Sep
28
Carta de los padres objetores a los demás padres sobre Educación para la Ciudadanía
Con ocasión del comienzo del curso escolar, un grupo de padres objetores madrileños han escrito una carta que reparten entre sus compañeros a la entrada y salida de los colegios advirtiendo de los peligros que supone la implantación de la EpC, especialmente este curso, que comienza a impartirse en primaria. Transcribimos, a continuación, el texto de la carta.
Queridos padres:
Las esperanzas
Con el inicio del curso escolar, nuevamente confiamos a nuestros hijos a los colegios para su formación académica, lo que les permitirá adquirir los conocimientos y destrezas necesarios para su futuro. Junto a ello, confiamos también que estos centros educativos colaboren con nosotros en la educación de los valores que deseamos transmitir a nuestros hijos.
Las amenazas
Sin embargo, actualmente existen amenazas que se han demostrado como reales: las polémicas asignaturas de Educación para la Ciudadanía (EpC) con toda la carga de subjetividad en la formación del alumnado en determinadas cuestiones, permitiendo, tal como están diseñadas, la introducción de adoctrinamiento ideológico a través de sus conceptos, incluso, ya desde edades muy tempranas.

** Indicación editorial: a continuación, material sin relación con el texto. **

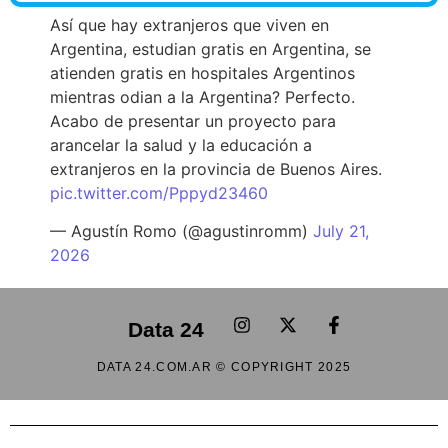
Así que hay extranjeros que viven en
Argentina, estudian gratis en Argentina, se
atienden gratis en hospitales Argentinos
mientras odian a la Argentina? Perfecto.
Acabo de presentar un proyecto para
arancelar la salud y la educación a
extranjeros en la provincia de Buenos Aires.
pic.twitter.com/Pppyd23460
— Agustín Romo (@agustinromm)
July 21,
2026
Data 24
DATA 24.COM.AR © COPYRIGHT 2025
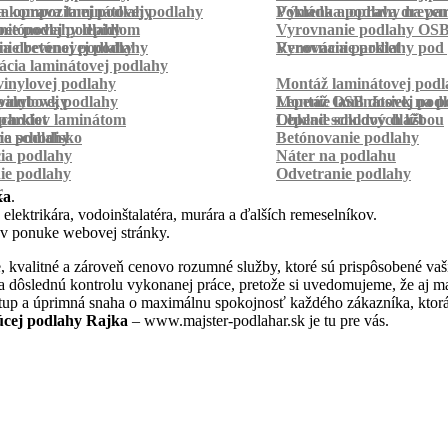
a kompozitnej podlahy
a oprava laminátovej podlahy
Pokládka podlahy na pa
Výmena a oprava dreven
betónovej podlahy
ie podlahy lepidlom
Vyrovnanie podlahy OS
ie betónovej podlahy
a drevenej podlahy
Vyrovnanie podlahy pod 
Renovácia parkiet
cia laminátovej podlahy
inylovej podlahy
Montáž laminátovej podl
palubovky
vinylovej podlahy
Montáž OSB dosiek na p
Lepenie laminátovej pod
parkiet
schodov laminátom
Lepenie soklových líšt
Obklad schodov dlažbou
a schodisko
ie podlahy
Betónovanie podlahy
cia podlahy
Náter na podlahu
ie podlahy
Odvetranie podlahy
r
ka
.
 elektrikára, vodoinštalatéra, murára a ďalších remeselníkov.
 v ponuke webovej stránky.
 kvalitné a zároveň cenovo rozumné služby, ktoré sú prispôsobené vaš
aj na dôslednú kontrolu vykonanej práce, pretože si uvedomujeme, že aj
stup a úprimná snaha o maximálnu spokojnosť každého zákazníka, ktorá
úcej podlahy Rajka
– www.majster-podlahar.sk je tu pre vás.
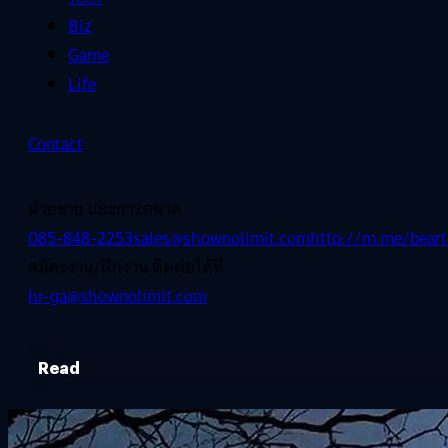
Biz
Game
Life
Contact
ฝ่ายขาย และการตลาด
085-848-2253
sales@shownolimit.com
http://m.me/beart
สมัครงาน/ฝึกงาน ติดต่อได้ที่
hr-ga@shownolimit.com
Read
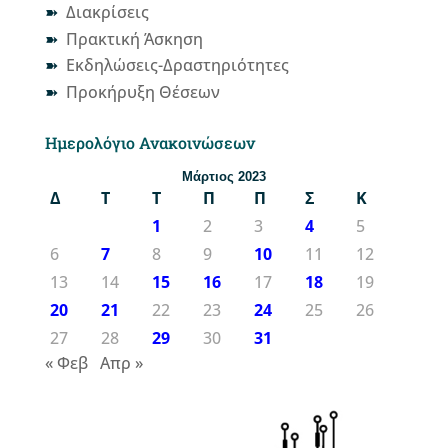
Διακρίσεις
Πρακτική Άσκηση
Εκδηλώσεις-Δραστηριότητες
Προκήρυξη Θέσεων
Ημερολόγιο Ανακοινώσεων
Μάρτιος 2023
Δ
Τ
Τ
Π
Π
Σ
Κ
1
2
3
4
5
6
7
8
9
10
11
12
13
14
15
16
17
18
19
20
21
22
23
24
25
26
27
28
29
30
31
« Φεβ
Απρ »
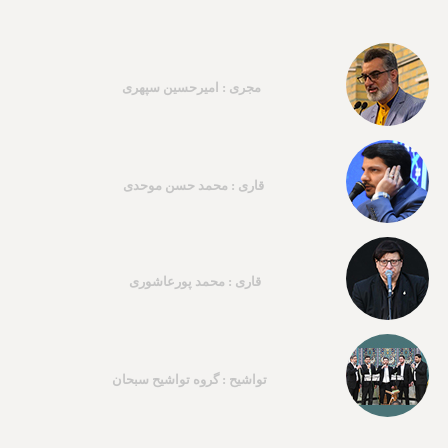
مجری : امیرحسین سپهری
قاری : محمد حسن موحدی
قاری : محمد پورعاشوری
تواشیح : گروه تواشیح سبحان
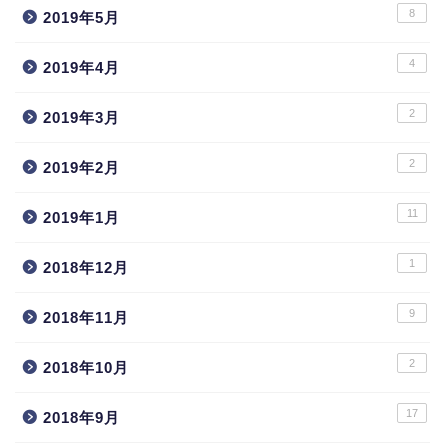
8
2019年5月
4
2019年4月
2
2019年3月
2
2019年2月
11
2019年1月
1
2018年12月
9
2018年11月
2
2018年10月
17
2018年9月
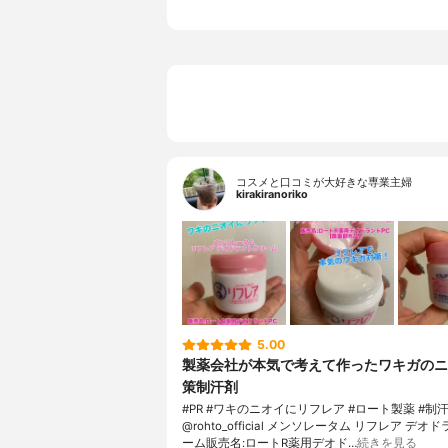
コスメと口コミが大好きな専業主婦
kirakiranoriko
5.00
製薬会社が本気で考えて作ったワキガのニ
策制汗剤
#PR #ワキのニオイにリフレア #ロート製薬 #制
@rohto_official メンソレータム リフレア デ
ーム販売名:ロートR薬用デオド…
続きを見る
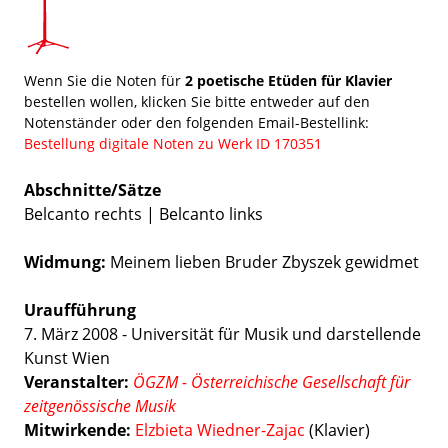
Wenn Sie die Noten für
2 poetische Etüden für Klavier
bestellen wollen, klicken Sie bitte entweder auf den
Notenständer oder den folgenden Email-Bestellink:
Bestellung digitale Noten zu Werk ID 170351
Abschnitte/Sätze
Belcanto rechts | Belcanto links
Widmung:
Meinem lieben Bruder Zbyszek gewidmet
Uraufführung
7. März 2008 - Universität für Musik und darstellende
Kunst Wien
Veranstalter:
ÖGZM - Österreichische Gesellschaft für
zeitgenössische Musik
Mitwirkende:
Elzbieta Wiedner-Zajac
(Klavier)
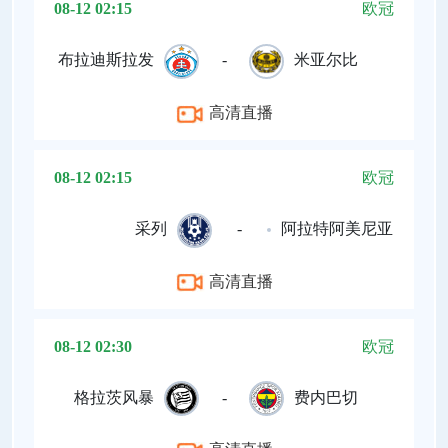
08-12 02:15
欧冠
布拉迪斯拉发
-
米亚尔比
高清直播
08-12 02:15
欧冠
采列
-
阿拉特阿美尼亚
高清直播
08-12 02:30
欧冠
格拉茨风暴
-
费内巴切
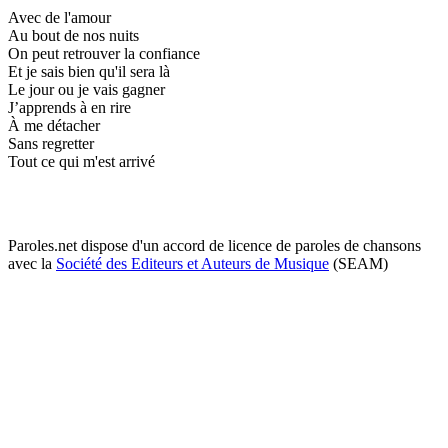
Avec de l'amour
Au bout de nos nuits
On peut retrouver la confiance
Et je sais bien qu'il sera là
Le jour ou je vais gagner
J’apprends à en rire
À me détacher
Sans regretter
Tout ce qui m'est arrivé
Paroles.net dispose d'un accord de licence de paroles de chansons
avec la
Société des Editeurs et Auteurs de Musique
(SEAM)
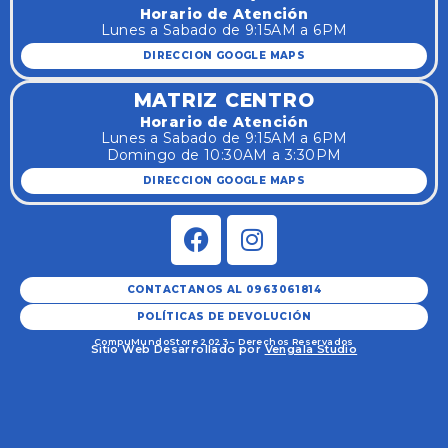
Horario de Atención
Lunes a Sabado de 9:15AM a 6PM
DIRECCION GOOGLE MAPS
MATRIZ CENTRO
Horario de Atención
Lunes a Sabado de 9:15AM a 6PM
Domingo de 10:30AM a 3:30PM
DIRECCION GOOGLE MAPS
CONTACTANOS AL 0963061814
POLÍTICAS DE DEVOLUCIÓN
CompuMundoStore 2023 – Derechos Reservados
Sitio Web Desarrollado por
Vengala Studio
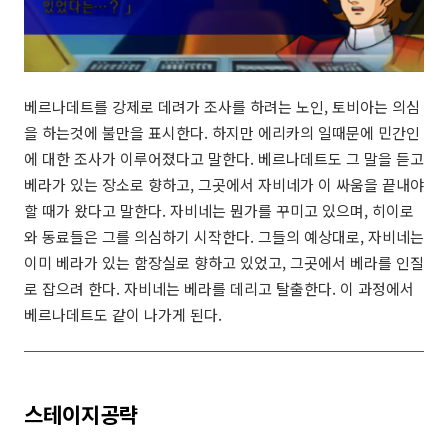
베르나데트를 강제로 데려가 조사를 하려는 노인, 토비아는 의심
을 하는것에 불만을 표시한다. 하지만 에리카의 일때문에 민간인
에 대한 조사가 이루어졌다고 말한다. 베르나데트도 그 말을 듣고
베라가 있는 장소로 향하고, 그곳에서 자비네가 이 싸움을 끝내야
할 때가 왔다고 말한다. 자비네는 뭔가를 꾸미고 있으며, 히이로
와 동료들은 그를 의심하기 시작한다. 그들의 예상대로, 자비네는
이미 베라가 있는 함장실로 향하고 있었고, 그곳에서 베라를 인질
로 잡으려 한다. 자비네는 베라를 데리고 탈출한다. 이 과정에서
베르나데트도 같이 나가게 된다.
스테이지공략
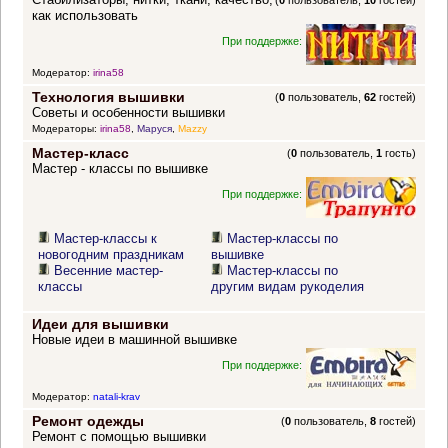
(
0
пользователь,
10
гостей)
как использовать
При поддержке:
Модератор:
irina58
Технология вышивки
(
0
пользователь,
62
гостей)
Советы и особенности вышивки
Модераторы:
irina58
,
Маруся
,
Mazzy
Мастер-класс
(
0
пользователь,
1
гость)
Мастер - классы по вышивке
При поддержке:
Мастер-классы к
Мастер-классы по
новогодним праздникам
вышивке
Весенние мастер-
Мастер-классы по
классы
другим видам рукоделия
Идеи для вышивки
Новые идеи в машинной вышивке
При поддержке:
Модератор:
natali-krav
Ремонт одежды
(
0
пользователь,
8
гостей)
Ремонт с помощью вышивки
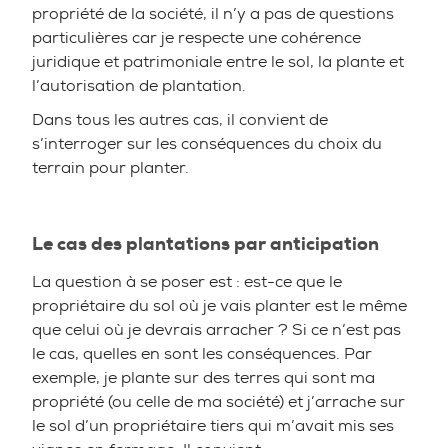
propriété de la société, il n’y a pas de questions
particulières car je respecte une cohérence
juridique et patrimoniale entre le sol, la plante et
l’autorisation de plantation.
Dans tous les autres cas, il convient de
s’interroger sur les conséquences du choix du
terrain pour planter.
Le cas des plantations par anticipation
La question à se poser est : est-ce que le
propriétaire du sol où je vais planter est le même
que celui où je devrais arracher ? Si ce n’est pas
le cas, quelles en sont les conséquences. Par
exemple, je plante sur des terres qui sont ma
propriété (ou celle de ma société) et j’arrache sur
le sol d’un propriétaire tiers qui m’avait mis ses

Así, los polémicos materiales que se han ofrecido de apoyo al profesorado, algunas actividades extraescolares, los diferentes libros de texto según el pensamiento de sus autores y recientemente, los folletos para adolescentes de 9 a 16 años del Ministerio de Igualdad con transmisión de ideas sobre las que no existe ningún consenso social, acompañadas de imágenes vergonzosas, están marcando ya una alarma objetiva y digna de reflexión entre muchos padres.
Las opciones
Por este motivo, tiene especial valor el testimonio de los 739 alumnos que durante el pasado curso 2008-09 se abstuvieron de entrar en clase de EpC, como expresión de su rechazo a todo este adoctrinamiento y por su clara influencia en los patrones de comportamiento de la sociedad del mañana.Cada familia, ahora, puede y debe analizar como ejercer la defensa de la libertad educativa ante la intromisión del Estado en su derecho a educar: en unos casos mediante la no entrada a clase como valor testimonial aunque el colegio no vaya a enseñarles nada en contra de los principios familiares. También exigiendo -en las reuniones de curso o con el profesorado correspondiente- los contenidos concretos de cada clase, promoviendo charlas informativas para padres y analizando todas las actividades extraescolares e invitaciones de personas externas al Centro pertenecientes a colectivos concretos, extremando, así, la vigilancia sobre cualquier adoctrinamiento nocivo y comunicándolo cuando éste se produzca.